**What is required**
For the data below, give again exactly the lines from the one containing "immunohistochemical stain shows" through the one containing "with IHC demonstrates", both ends included, and no others.

**Supplied entries**
Start of Block

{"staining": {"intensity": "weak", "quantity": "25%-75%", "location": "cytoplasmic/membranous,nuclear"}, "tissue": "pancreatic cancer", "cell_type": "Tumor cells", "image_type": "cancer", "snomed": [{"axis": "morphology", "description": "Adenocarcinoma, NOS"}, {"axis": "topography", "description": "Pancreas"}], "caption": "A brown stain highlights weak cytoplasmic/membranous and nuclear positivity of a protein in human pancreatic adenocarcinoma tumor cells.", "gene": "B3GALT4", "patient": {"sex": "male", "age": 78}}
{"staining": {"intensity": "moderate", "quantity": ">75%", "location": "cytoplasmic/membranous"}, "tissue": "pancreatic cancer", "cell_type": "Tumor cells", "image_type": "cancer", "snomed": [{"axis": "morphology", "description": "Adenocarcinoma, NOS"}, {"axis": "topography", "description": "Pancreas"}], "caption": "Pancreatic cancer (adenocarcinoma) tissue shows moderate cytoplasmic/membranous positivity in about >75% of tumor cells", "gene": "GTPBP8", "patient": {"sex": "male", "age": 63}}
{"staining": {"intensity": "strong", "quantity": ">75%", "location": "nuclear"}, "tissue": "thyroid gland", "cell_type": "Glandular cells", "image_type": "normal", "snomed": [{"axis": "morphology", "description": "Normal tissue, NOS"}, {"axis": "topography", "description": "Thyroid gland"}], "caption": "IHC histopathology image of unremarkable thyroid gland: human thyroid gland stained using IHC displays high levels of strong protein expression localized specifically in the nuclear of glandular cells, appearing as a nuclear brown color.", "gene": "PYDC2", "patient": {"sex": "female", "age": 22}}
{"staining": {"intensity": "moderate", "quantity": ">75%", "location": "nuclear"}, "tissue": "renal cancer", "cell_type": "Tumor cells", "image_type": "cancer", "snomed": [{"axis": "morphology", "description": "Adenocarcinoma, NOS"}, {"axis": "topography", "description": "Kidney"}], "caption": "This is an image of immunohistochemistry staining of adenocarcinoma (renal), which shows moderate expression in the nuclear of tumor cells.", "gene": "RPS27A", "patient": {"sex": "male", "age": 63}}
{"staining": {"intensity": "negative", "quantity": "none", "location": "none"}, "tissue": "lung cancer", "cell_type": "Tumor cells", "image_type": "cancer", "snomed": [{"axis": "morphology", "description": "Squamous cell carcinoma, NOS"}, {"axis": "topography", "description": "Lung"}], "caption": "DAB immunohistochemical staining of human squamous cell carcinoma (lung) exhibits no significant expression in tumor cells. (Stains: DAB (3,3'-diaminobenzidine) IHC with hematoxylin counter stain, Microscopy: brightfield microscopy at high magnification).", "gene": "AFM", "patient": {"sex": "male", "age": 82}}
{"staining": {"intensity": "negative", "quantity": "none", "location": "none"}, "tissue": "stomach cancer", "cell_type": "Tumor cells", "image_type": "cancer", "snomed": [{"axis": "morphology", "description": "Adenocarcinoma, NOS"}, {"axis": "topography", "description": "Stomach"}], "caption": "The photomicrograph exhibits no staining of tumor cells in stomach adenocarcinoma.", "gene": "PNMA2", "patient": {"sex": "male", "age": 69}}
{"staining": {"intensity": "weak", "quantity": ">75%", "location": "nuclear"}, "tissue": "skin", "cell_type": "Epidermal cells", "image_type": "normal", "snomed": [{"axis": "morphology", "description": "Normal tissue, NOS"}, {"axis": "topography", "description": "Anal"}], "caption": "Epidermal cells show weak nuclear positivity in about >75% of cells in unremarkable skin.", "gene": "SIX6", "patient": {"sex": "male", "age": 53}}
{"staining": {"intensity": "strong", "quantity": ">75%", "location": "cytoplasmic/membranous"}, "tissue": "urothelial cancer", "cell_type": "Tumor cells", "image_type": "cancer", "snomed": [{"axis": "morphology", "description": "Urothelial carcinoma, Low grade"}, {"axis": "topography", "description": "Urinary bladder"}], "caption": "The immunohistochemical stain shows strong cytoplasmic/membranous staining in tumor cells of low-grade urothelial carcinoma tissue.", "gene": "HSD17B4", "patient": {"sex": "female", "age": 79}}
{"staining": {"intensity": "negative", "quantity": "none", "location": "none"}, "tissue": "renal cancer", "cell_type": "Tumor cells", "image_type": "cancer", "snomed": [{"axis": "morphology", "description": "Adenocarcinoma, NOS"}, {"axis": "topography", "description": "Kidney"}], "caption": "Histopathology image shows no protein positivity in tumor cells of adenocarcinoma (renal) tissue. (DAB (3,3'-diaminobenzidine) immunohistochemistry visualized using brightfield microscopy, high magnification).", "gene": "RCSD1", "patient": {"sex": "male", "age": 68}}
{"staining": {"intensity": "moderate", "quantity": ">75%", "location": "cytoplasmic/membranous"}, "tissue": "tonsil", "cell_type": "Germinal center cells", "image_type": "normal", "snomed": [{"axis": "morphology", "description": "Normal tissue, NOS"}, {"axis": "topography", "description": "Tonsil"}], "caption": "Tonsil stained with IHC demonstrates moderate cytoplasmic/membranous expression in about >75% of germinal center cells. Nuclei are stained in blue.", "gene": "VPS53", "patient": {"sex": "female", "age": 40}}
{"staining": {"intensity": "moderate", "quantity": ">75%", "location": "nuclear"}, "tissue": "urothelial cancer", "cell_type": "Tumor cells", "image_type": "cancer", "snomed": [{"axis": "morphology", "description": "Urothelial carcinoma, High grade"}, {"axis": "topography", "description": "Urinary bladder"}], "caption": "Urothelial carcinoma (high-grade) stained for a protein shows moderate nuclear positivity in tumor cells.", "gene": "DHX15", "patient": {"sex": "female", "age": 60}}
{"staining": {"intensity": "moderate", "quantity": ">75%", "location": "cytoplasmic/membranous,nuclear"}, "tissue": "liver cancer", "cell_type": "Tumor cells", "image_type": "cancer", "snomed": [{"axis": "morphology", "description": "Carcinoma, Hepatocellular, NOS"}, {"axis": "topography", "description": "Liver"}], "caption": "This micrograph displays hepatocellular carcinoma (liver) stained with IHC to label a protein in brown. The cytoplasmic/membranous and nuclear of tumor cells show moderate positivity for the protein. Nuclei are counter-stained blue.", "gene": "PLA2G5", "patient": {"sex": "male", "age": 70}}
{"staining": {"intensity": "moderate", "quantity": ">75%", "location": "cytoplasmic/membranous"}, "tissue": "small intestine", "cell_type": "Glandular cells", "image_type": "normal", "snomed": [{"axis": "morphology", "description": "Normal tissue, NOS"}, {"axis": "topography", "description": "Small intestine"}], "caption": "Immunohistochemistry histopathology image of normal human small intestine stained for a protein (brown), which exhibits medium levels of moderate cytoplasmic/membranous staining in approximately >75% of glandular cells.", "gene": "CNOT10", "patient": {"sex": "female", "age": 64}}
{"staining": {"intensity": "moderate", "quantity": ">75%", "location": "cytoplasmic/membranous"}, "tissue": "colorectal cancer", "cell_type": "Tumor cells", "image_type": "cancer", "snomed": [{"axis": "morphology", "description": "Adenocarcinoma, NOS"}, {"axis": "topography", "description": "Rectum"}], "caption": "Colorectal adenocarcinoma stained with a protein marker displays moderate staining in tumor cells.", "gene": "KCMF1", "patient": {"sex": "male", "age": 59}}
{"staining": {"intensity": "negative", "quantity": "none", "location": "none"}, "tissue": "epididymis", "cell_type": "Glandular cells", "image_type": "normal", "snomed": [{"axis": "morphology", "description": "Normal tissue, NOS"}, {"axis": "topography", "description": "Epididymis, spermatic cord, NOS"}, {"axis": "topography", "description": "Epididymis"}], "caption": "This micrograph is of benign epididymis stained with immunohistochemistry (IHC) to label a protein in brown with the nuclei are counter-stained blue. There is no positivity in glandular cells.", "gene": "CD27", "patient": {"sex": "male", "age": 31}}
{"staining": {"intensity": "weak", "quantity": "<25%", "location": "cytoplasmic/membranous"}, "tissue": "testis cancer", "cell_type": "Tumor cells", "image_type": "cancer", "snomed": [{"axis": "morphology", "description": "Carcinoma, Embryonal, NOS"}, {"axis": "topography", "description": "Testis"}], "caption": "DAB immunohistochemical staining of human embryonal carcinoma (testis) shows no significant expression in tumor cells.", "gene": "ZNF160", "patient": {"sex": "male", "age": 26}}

End of Block

**Solved exercise**
{"staining": {"intensity": "strong", "quantity": ">75%", "location": "cytoplasmic/membranous"}, "tissue": "urothelial cancer", "cell_type": "Tumor cells", "image_type": "cancer", "snomed": [{"axis": "morphology", "description": "Urothelial carcinoma, Low grade"}, {"axis": "topography", "description": "Urinary bladder"}], "caption": "The immunohistochemical stain shows strong cytoplasmic/membranous staining in tumor cells of low-grade urothelial carcinoma tissue.", "gene": "HSD17B4", "patient": {"sex": "female", "age": 79}}
{"staining": {"intensity": "negative", "quantity": "none", "location": "none"}, "tissue": "renal cancer", "cell_type": "Tumor cells", "image_type": "cancer", "snomed": [{"axis": "morphology", "description": "Adenocarcinoma, NOS"}, {"axis": "topography", "description": "Kidney"}], "caption": "Histopathology image shows no protein positivity in tumor cells of adenocarcinoma (renal) tissue. (DAB (3,3'-diaminobenzidine) immunohistochemistry visualized using brightfield microscopy, high magnification).", "gene": "RCSD1", "patient": {"sex": "male", "age": 68}}
{"staining": {"intensity": "moderate", "quantity": ">75%", "location": "cytoplasmic/membranous"}, "tissue": "tonsil", "cell_type": "Germinal center cells", "image_type": "normal", "snomed": [{"axis": "morphology", "description": "Normal tissue, NOS"}, {"axis": "topography", "description": "Tonsil"}], "caption": "Tonsil stained with IHC demonstrates moderate cytoplasmic/membranous expression in about >75% of germinal center cells. Nuclei are stained in blue.", "gene": "VPS53", "patient": {"sex": "female", "age": 40}}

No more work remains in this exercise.